Your assignment » Copy out the lines below that hold the word "stained".

• • • •

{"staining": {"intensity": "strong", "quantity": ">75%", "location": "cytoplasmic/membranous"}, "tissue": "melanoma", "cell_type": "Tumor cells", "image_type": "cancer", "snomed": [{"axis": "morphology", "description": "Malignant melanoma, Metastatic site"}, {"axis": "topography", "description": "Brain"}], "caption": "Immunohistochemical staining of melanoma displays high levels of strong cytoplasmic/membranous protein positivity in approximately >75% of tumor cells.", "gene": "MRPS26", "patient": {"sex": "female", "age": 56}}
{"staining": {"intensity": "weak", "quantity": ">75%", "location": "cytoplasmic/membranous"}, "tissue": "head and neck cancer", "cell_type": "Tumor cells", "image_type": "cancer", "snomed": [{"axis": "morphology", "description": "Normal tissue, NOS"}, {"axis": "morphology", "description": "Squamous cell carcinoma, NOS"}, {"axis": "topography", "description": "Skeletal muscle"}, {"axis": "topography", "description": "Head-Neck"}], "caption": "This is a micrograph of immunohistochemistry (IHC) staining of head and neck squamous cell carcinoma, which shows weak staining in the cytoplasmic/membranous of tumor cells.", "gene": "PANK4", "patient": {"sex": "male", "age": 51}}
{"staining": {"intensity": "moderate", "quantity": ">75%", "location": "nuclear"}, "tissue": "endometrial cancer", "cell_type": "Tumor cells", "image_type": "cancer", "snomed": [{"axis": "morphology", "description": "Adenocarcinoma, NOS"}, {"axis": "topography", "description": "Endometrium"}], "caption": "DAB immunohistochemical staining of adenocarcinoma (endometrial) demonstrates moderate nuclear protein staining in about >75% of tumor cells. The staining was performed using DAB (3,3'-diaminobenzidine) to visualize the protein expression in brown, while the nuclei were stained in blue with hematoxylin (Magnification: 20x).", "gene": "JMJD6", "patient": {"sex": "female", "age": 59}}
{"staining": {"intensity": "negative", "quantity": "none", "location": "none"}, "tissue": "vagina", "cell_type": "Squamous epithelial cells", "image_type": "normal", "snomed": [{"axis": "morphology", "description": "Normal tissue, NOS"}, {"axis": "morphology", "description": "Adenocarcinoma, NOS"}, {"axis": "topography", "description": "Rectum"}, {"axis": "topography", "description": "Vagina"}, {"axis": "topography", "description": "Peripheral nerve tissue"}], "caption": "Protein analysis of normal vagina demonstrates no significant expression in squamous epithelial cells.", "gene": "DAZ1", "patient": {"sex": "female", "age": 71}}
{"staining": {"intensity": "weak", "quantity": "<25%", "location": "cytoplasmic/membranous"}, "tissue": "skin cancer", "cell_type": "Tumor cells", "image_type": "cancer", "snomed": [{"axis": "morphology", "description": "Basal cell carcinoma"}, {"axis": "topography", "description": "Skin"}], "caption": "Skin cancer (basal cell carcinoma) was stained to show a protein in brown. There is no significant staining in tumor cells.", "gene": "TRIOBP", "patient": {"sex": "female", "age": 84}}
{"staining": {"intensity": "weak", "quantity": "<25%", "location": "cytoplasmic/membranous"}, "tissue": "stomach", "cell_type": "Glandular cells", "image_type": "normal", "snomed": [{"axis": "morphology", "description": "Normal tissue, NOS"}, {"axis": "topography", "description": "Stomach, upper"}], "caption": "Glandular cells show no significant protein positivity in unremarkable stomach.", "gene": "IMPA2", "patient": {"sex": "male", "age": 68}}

• • • •

Result for this task »
{"staining": {"intensity": "moderate", "quantity": ">75%", "location": "nuclear"}, "tissue": "endometrial cancer", "cell_type": "Tumor cells", "image_type": "cancer", "snomed": [{"axis": "morphology", "description": "Adenocarcinoma, NOS"}, {"axis": "topography", "description": "Endometrium"}], "caption": "DAB immunohistochemical staining of adenocarcinoma (endometrial) demonstrates moderate nuclear protein staining in about >75% of tumor cells. The staining was performed using DAB (3,3'-diaminobenzidine) to visualize the protein expression in brown, while the nuclei were stained in blue with hematoxylin (Magnification: 20x).", "gene": "JMJD6", "patient": {"sex": "female", "age": 59}}
{"staining": {"intensity": "weak", "quantity": "<25%", "location": "cytoplasmic/membranous"}, "tissue": "skin cancer", "cell_type": "Tumor cells", "image_type": "cancer", "snomed": [{"axis": "morphology", "description": "Basal cell carcinoma"}, {"axis": "topography", "description": "Skin"}], "caption": "Skin cancer (basal cell carcinoma) was stained to show a protein in brown. There is no significant staining in tumor cells.", "gene": "TRIOBP", "patient": {"sex": "female", "age": 84}}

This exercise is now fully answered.